New SMRT CEO so committed to his job that he gave up his car to rely on public transport daily

Neo Kian Hong is so resolute in his role as the new chief executive of SMRT that he already sold off his car to rely on public transport for his daily commute.

Which makes a lot of sense — as the guy who runs a major public transport system in Singapore, shouldn’t you actually know what it’s like being heavily reliant on the public transport system?

The new SMRT CEO informed reporters earlier today about his commitment to earn back the public’s trust in the company’s train services, which has been beleaguered with angry complaints about frequent breakdowns during rush hours, among other issues.

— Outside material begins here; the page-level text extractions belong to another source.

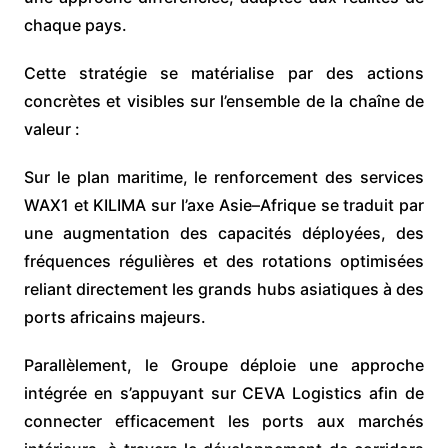
chaque pays.
Cette stratégie se matérialise par des actions
concrètes et visibles sur l’ensemble de la chaîne de
valeur :
Sur le plan maritime, le renforcement des services
WAX1 et KILIMA sur l’axe Asie–Afrique se traduit par
une augmentation des capacités déployées, des
fréquences régulières et des rotations optimisées
reliant directement les grands hubs asiatiques à des
ports africains majeurs.
Parallèlement, le Groupe déploie une approche
intégrée en s’appuyant sur CEVA Logistics afin de
connecter efficacement les ports aux marchés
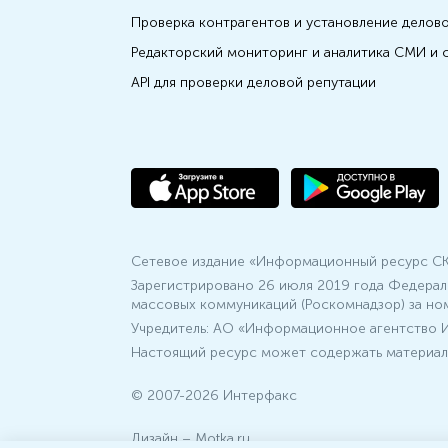
Проверка контрагентов и установление делов
Редакторский мониторинг и аналитика СМИ и 
API для проверки деловой репутации
Сетевое издание «Информационный ресурс С
Зарегистрировано 26 июля 2019 года Федерал
массовых коммуникаций (Роскомнадзор) за но
Учредитель: АО «Информационное агентство И
Настоящий ресурс может содержать материал
© 2007-2026 Интерфакс
Дизайн –
Motka.ru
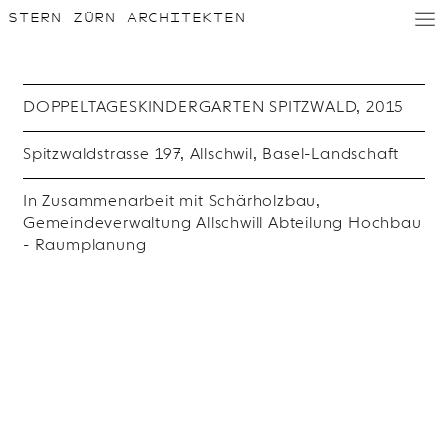
STERN ZÜRN ARCHITEKTEN
D
/
E
DOPPELTAGESKINDERGARTEN SPITZWALD, 2015
Spitzwaldstrasse 197, Allschwil, Basel-Landschaft
In Zusammenarbeit mit Schärholzbau,
Gemeindeverwaltung Allschwill Abteilung Hochbau
- Raumplanung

Speaking on the sidelines of a visit to SMRT’s Bishan depot, the 54-year-old assured that SMRT will be “focused on delivering safe and reliable train services,” Channel NewsAsia reported.

But apparent sacrifices he made after getting the job could potentially win some public approval.

“I sold my car earlier on but I didn’t want to buy a new car, because it is more useful for me to take the MRT to understand the issues and take our company’s assets like our taxis and buses,” Neo said.

In addition, the former Chief of Defence Force revealed that he had his family move to a new home near Shunfu so that it’ll be easier for him to take the trains to work. Judging from the location of his new house, commuters can probably expect to see the SMRT CEO riding the Circle Line every day.

That’s great and all, but what a reminder that not all of us have the financial means to easily up and move to residences closer to MRT stations.

SMRT chairman Seah Moon Ming also vouched for Neo’s commitment to his new job, sharing with the media that the new CEO spent the last two months working to understand issues on the ground.

Even if the move to give up his car might be deemed like an engineered public stunt, it should be a considered A Good Thing — Neo’s predecessors haven’t exactly displayed as big an intention as he did to understand the needs and problems of daily public transport commuters.